Unsere Zukunft
Schneller umdenken
„Et hätt noch immer jot jejange“, sagt der Rheinländer mit sympathischer Sorglosigkeit. Doch können wir uns diese Haltung auch noch leisten, wenn wir mit Blick auf die Umwelt in die Zukunft schauen? Können wir tatsächlich davon ausgehen, dass die 1,4 Milliarden Kilometer, die jährlich allein auf Aachens Straßen zurückgelegt werden, ohne Folgen sein werden und alles so bleiben kann, wie es ist?Chance auf Umkehr?
Allein die Aachener PKW sind mit ungefähr 190.000 Tonnen Kohlenstoffdioxid im Jahr an der Klimaerwärmung beteiligt. Rasen wir also in unser Unglück oder gibt es eine Chance auf Umkehr?
Noch keine Trendwende in Sicht
Die Experten sind sich in dieser Frage uneins. Klaus Burmeister, Politologe und Zukunftsforscher, einer der Redner auf der Veranstaltung „Aachen 2050“, die am 12. März stattgefunden hat, glaubt, dass ein längerer Lernprozess erforderlich sein wird, bevor ein Umdenken einsetzt: „Erst wenn wir zwei oder drei Jahre lang einen sehr heißen Sommer und extrem kalte Winter hatten, ändert sich etwas“, sagt er.
Außerdem hänge es von der Politik und der Gesellschaft ab, ob diese genug Druck ausüben – zum Beispiel auf die Automobilkonzerne. Erst dann werden nach Burmeister Techniken entwickelt, die die Umwelt stärker schonen. Seiner Meinung nach ist derzeit jedoch noch keine Trendwende in Sicht.
Der wirksame Umgang mit Energie könne aber auch über einen marktwirtschaftlichen Mechanismus in Gang kommen: Wenn nämlich der Kostendruck die Ingenieure dazu zwingt, energiesparende Motoren und Verfahren zu entwickeln. In der derzeitigen Krise gehe ohnehin alles etwas langsamer voran.

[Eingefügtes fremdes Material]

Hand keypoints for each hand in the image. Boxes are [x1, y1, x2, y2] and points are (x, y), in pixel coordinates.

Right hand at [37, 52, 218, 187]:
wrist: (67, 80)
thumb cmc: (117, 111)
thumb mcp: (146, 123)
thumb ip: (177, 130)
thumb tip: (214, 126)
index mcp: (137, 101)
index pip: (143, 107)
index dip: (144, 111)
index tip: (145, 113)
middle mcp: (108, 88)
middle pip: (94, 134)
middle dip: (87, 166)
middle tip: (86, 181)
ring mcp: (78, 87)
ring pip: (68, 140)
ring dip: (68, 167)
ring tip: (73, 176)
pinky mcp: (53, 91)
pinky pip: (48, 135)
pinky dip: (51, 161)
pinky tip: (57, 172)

Energieeffizienz und regenerative Energiequellen
Professor Dr. Olav Hohmeyer, Mitglied des Sachverständigenrates für Umweltfragen der Bundesregierung, glaubt, dass uns die Lösung des Klimaproblems jährlich 100 Milliarden Dollar kosten wird. Die Finanzkrise koste hingegen 2.500 Millarden Dollar, meint der Wissenschaftler der Universität Flensburg.

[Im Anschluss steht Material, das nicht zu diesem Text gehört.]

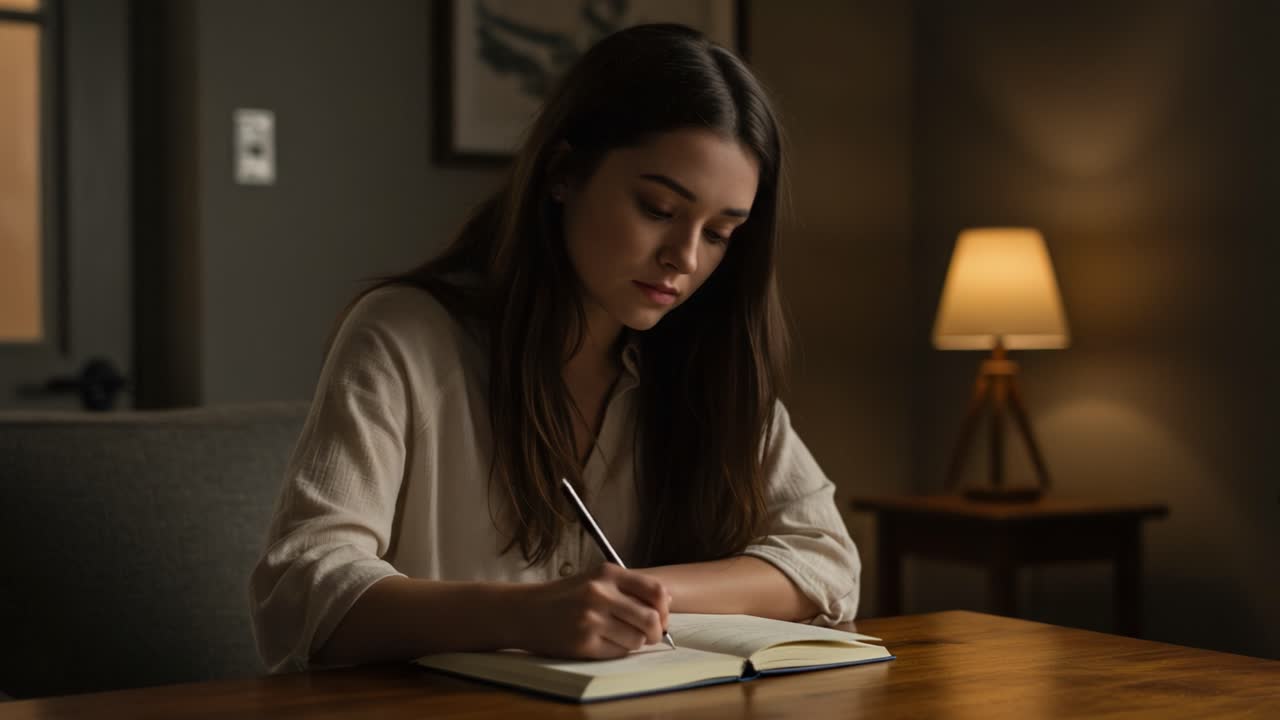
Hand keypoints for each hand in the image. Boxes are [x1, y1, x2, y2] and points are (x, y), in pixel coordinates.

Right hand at [517, 563, 670, 658]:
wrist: (526, 611)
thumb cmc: (565, 596)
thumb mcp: (595, 579)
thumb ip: (630, 587)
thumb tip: (667, 599)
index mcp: (607, 573)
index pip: (655, 590)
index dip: (665, 608)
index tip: (661, 616)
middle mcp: (600, 593)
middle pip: (651, 619)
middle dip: (656, 632)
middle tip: (649, 635)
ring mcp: (591, 619)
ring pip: (637, 639)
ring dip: (634, 642)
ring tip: (617, 636)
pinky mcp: (583, 643)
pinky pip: (618, 652)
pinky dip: (617, 650)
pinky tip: (602, 642)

„Am Geld kann die Lösung des Problems daher nicht scheitern“, so Homeyer. Man müsse frühzeitig auf die richtigen Lösungen setzen, dann werde man zu den Gewinnern der notwendigen Veränderungen gehören. Ein kompletter Umstieg auf Energieeffizienz und regenerative Energiequellen sei notwendig.